2. As the scores increased by 10-point intervals from 580 to 800, the male-female ratio increased in almost all cases, reaching a peak of 2.12-t0-1 for scores of 780. For perfect scores of 800, the male-female ratio was 1.95-t0-1.
3. More women (873,896) than men (768,554) took the SAT test in 2010, and to adjust for those differences in sample sizes, we can calculate that 1.19% of males had perfect 800 scores compared to 0.54% of females, for an adjusted male-female ratio of 2.21-to-1 (vs. the 1.95 unadjusted ratio).
These results are especially significant because female high school students are generally better students overall than males, and equally or better prepared for the SAT Math test than male students:
a. Females outnumbered males in the top 10% of their 2011 graduating classes - there were 127 female students in the top 10% of high school classes for every 100 male students (56% female to 44% male).
b. Nationwide, there were 144 female high school students with GPAs of A+ for every 100 males (59% female vs. 41% male).
c. Females had a higher average GPA of 3.40 compared to 3.27 on average for male students in 2011.
d. More high school girls than boys took advanced AP/honors math classes in high school (117 females per 100 males) and science classes (122 females per 100 males).
e. More high school girls (54%) than boys (46%) studied mathematics for four years in high school, and those percentages were the same for students studying four years of high school science.
Despite the huge differences in math performance by gender (both on average and at the high end of performance), we frequently hear statements like this: "There just aren't gender differences anymore in math performance," says Universityof Wisconsin-Madison psychology professor Janet Hyde, "So parents and teachers need to revise their thoughts about this.
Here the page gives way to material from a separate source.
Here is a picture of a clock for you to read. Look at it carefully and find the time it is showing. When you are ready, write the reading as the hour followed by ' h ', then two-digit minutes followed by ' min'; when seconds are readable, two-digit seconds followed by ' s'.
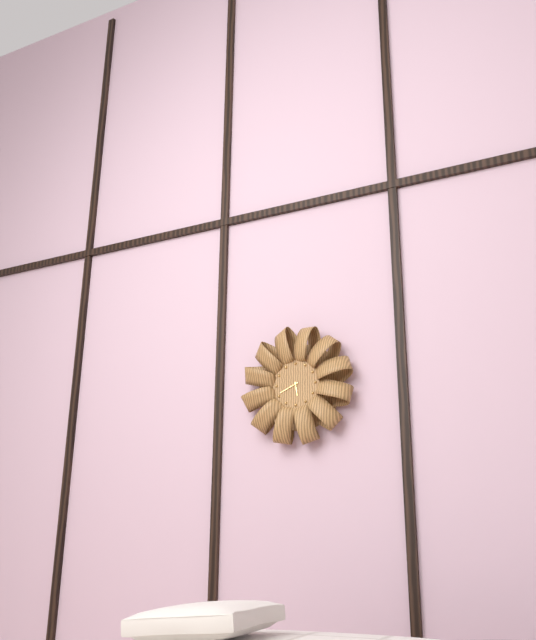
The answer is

Stereotypes are very, very resistant to change, but as a scientist I have to challenge them with data."
Given the significant and persistent gender differences in SAT math test scores that have persisted over many generations, the scientific data about gender differences in math performance would seem to present a serious challenge to Professor Hyde's claims of no gender differences in math performance.